The new system has not only freed him up so that he can tend to other duties on his farm, but he is convinced it has reduced stress in his cows and made them healthier.

“It’s a lot different than what we were used to. The atmosphere is just a lot better in here,” Finke said. “The cows stay pretty cool. There is no comparison. They’re as calm as they can be. You walk up to them now, and they just want to play.”

The feeding system consists of several bins containing food and nutrients, adjacent to an electrified track on which a wagon moves through the barn. Acting on orders programmed into the onboard computer, the cart collects components of the ration, mixes them and delivers feed to the cows.

“There are really no limits to what this thing is capable of,” Finke said.

Capacity is 130; there are 117 cows in the barn now. The automated feeder collects and delivers the feed according to needs of the animals.

Milking cows are fed eight times daily, while dry cows and heifers receive three meals. Milking cows help themselves to the robotic milker, which automatically attaches suction cups, draws milk and collects data on individual cows.

Automated systems are becoming more common. There are a number of reasons for the popularity, despite the high cost — one robotic milker can cost nearly $200,000. Among them is the freeing up of time for the farmer.

“Time is a huge benefit,” Finke said. “Having a milking parlor and running cows through two or three times a day — that’s what kills dairy farmers. This does a wonderful job of getting rid of the burden.”

There is no limit to the number of bins one can install as part of the feeding system. The wagon in Finke’s barn gathers the feed and minerals from the bins by hydraulics and then makes a 90-degree turn into the main portion of the building, where most of the cows await their meals.

Finke originally was interested only in the feeding system. After learning about it, he traveled to Holland and toured several dairies where the equipment is installed.

Most of those dairies also had robotic milkers. The pairing of the two systems intrigued him.

“I got to see how well these work together and complement each other,” he said. “These keep the cows moving all day long. They get up, eat, drink and move around. It gets them active.”

Unlike more sophisticated machines, Finke’s robotic milker does not have biometrics, in which health information of cows is collected. But it is fully automated, with feed delivery tied to individual milk production.

Leg tags on each animal allow the computerized milking machine to identify the cows and keep track of their activity, aided by a pedometer worn by the animals.

Finke’s automated feeding and milking system not only saves time, but appears to have a soothing effect on him.

“You lose burnout factor,” he said. “You have a whole lot of desire to want to manage them more.”

He believes the new, automated system is resulting in healthier cows.
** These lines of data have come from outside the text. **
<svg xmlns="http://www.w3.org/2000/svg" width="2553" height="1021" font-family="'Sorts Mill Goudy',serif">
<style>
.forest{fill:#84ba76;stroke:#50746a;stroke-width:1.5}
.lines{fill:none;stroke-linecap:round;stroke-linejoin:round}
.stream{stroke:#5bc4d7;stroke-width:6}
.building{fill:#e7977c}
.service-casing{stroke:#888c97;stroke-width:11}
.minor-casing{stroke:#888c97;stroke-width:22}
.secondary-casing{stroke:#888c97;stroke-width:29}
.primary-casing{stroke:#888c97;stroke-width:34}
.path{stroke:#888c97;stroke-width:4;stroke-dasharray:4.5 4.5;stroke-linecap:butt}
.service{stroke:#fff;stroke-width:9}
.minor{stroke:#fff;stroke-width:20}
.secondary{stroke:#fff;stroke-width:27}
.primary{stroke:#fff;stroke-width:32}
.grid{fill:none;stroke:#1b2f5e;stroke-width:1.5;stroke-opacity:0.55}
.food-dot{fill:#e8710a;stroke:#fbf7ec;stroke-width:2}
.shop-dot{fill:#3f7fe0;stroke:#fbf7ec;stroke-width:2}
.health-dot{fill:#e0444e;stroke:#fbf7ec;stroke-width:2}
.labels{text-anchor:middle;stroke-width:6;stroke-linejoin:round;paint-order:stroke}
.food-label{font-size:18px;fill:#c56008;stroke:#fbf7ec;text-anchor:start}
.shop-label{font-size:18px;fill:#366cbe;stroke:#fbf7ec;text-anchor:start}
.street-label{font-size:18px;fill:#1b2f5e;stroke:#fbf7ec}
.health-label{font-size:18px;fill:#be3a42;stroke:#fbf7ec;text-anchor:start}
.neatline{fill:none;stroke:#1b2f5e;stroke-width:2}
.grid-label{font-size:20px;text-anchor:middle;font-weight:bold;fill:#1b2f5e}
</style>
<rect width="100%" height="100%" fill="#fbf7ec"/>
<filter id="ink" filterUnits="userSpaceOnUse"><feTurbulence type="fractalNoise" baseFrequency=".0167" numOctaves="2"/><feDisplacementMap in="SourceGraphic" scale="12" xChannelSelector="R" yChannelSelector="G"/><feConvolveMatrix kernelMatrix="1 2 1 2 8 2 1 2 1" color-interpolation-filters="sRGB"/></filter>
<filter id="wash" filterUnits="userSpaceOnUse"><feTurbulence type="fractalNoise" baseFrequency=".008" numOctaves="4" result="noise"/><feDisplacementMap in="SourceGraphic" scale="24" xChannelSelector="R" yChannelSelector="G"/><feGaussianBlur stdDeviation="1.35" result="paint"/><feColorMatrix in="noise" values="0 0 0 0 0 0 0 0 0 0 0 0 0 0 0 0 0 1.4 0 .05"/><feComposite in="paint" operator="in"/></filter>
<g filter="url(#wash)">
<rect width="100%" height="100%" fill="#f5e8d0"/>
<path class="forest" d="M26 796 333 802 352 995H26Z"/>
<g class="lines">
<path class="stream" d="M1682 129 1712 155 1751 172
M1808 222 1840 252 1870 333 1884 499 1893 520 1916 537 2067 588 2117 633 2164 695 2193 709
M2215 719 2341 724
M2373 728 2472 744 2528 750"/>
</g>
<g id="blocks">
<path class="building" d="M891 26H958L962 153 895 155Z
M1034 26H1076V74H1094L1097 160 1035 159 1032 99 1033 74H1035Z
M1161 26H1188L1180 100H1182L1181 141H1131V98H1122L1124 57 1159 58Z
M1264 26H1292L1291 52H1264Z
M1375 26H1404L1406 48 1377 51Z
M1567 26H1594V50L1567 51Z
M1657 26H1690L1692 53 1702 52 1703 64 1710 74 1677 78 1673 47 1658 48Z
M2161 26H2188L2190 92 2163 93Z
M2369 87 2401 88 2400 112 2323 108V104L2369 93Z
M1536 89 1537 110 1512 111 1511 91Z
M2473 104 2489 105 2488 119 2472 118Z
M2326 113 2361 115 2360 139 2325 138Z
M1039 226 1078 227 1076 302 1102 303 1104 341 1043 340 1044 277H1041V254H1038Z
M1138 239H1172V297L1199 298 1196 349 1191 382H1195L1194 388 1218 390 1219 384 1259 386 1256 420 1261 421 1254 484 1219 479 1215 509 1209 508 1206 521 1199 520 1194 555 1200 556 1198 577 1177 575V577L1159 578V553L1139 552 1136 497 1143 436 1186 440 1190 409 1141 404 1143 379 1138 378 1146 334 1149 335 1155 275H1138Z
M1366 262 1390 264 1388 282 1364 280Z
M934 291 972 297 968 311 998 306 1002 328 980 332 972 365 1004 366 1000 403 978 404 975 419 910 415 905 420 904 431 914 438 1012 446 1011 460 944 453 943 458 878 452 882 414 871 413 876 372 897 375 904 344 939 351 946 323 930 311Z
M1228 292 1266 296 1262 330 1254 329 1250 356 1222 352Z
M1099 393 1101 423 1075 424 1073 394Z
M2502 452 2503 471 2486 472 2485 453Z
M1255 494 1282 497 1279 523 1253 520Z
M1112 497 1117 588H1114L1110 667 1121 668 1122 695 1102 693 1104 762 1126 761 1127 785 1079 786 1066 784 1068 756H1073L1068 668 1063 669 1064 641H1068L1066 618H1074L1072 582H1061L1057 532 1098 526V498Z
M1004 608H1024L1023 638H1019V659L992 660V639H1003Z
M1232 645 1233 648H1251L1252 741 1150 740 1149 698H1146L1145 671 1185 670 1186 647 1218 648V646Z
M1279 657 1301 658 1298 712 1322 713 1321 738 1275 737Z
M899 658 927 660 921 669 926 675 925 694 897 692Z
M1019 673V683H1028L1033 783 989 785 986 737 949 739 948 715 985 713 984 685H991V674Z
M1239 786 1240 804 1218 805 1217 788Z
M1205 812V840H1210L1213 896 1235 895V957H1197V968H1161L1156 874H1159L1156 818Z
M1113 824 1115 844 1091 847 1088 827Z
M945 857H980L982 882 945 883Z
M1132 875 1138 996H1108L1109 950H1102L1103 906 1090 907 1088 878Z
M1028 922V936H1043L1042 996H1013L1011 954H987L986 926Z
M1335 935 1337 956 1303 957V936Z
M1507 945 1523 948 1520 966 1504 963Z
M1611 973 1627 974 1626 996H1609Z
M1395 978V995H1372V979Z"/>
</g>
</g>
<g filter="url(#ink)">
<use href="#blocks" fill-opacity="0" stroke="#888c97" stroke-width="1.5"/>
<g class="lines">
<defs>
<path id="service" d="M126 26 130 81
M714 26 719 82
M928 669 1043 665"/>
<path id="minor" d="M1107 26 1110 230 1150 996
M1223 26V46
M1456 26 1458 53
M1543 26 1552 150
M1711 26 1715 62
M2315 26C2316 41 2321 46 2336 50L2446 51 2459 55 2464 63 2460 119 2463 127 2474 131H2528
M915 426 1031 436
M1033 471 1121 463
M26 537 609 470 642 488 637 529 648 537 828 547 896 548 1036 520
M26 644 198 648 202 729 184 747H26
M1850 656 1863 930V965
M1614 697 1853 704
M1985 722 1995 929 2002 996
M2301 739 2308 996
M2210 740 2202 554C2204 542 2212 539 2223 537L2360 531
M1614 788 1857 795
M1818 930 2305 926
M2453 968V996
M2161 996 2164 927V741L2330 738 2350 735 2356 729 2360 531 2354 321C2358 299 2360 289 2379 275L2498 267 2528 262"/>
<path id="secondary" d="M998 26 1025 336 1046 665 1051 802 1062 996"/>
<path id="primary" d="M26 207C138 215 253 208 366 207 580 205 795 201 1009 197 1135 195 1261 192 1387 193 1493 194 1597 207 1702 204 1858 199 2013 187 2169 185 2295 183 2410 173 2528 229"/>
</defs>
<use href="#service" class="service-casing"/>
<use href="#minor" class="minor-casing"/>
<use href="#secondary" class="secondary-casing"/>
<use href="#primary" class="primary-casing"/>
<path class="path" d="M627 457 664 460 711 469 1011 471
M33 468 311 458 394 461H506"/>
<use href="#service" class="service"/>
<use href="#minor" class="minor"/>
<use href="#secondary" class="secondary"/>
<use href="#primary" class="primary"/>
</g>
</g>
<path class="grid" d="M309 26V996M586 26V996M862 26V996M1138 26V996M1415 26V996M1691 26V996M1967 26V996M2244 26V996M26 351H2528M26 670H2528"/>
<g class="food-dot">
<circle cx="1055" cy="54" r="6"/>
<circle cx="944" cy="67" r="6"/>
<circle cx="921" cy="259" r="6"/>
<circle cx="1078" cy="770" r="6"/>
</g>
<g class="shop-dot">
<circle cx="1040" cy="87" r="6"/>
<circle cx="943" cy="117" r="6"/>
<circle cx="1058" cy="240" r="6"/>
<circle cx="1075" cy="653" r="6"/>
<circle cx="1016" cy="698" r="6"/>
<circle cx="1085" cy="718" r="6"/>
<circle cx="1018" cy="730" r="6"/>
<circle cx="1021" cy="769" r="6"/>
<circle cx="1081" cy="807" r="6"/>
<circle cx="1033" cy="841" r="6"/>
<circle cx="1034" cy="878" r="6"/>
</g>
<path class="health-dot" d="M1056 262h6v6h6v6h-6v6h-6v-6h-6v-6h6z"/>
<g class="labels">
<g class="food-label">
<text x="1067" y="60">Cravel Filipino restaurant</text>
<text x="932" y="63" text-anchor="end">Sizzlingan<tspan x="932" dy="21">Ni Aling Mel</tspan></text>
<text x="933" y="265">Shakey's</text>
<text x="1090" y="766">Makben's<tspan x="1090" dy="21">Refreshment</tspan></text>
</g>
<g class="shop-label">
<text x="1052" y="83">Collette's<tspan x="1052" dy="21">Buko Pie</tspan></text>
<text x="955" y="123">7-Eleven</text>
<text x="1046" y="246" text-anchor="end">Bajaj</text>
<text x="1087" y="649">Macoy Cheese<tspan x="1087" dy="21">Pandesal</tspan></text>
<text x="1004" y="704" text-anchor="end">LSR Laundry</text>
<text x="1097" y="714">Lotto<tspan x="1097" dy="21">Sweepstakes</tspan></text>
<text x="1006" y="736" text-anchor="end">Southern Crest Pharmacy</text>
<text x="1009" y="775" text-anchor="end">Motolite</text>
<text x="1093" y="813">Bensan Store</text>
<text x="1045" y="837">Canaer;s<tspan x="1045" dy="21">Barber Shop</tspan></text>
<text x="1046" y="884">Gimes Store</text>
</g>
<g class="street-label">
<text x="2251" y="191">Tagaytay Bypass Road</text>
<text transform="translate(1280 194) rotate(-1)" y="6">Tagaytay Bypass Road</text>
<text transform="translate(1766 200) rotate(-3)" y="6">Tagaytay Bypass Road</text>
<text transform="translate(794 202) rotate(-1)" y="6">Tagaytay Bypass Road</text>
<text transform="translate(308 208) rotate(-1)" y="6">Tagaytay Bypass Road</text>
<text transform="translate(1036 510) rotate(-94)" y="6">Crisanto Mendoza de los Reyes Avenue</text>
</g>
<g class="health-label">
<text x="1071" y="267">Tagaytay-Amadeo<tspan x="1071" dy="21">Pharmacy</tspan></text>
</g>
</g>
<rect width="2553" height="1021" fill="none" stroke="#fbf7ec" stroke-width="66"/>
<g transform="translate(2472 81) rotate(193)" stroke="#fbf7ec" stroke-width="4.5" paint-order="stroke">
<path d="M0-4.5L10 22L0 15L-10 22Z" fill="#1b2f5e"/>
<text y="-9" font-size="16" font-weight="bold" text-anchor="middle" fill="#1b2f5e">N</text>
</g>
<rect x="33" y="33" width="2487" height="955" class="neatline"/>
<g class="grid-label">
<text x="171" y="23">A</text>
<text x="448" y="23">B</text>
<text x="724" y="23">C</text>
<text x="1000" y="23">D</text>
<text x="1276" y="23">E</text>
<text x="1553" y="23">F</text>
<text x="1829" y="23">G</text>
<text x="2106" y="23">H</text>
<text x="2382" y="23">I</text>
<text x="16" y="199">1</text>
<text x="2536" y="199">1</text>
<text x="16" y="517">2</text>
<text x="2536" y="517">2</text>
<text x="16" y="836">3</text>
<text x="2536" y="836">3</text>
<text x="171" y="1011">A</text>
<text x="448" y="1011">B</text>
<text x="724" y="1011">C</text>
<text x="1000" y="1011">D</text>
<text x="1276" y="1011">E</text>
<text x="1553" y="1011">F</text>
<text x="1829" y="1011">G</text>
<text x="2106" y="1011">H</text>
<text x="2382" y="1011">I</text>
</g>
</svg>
He related that a neighbor recently came to him, asking if he had any antibiotic for a sick heifer.

“I ended up having to dig around and look for something. The newest bottle of medicine was from back in January,” Finke said.

“Antibiotic usage has gone way down. I haven’t treated a cow in two months. I think a reduction in stress is a lot of it, probably as much as anything. Their stress level comes down. They stay cleaner, happier.”

Finke is happy with the system so far. He has high expectations for its future.

“It’s a big investment, so I hope I did the right thing,” he said.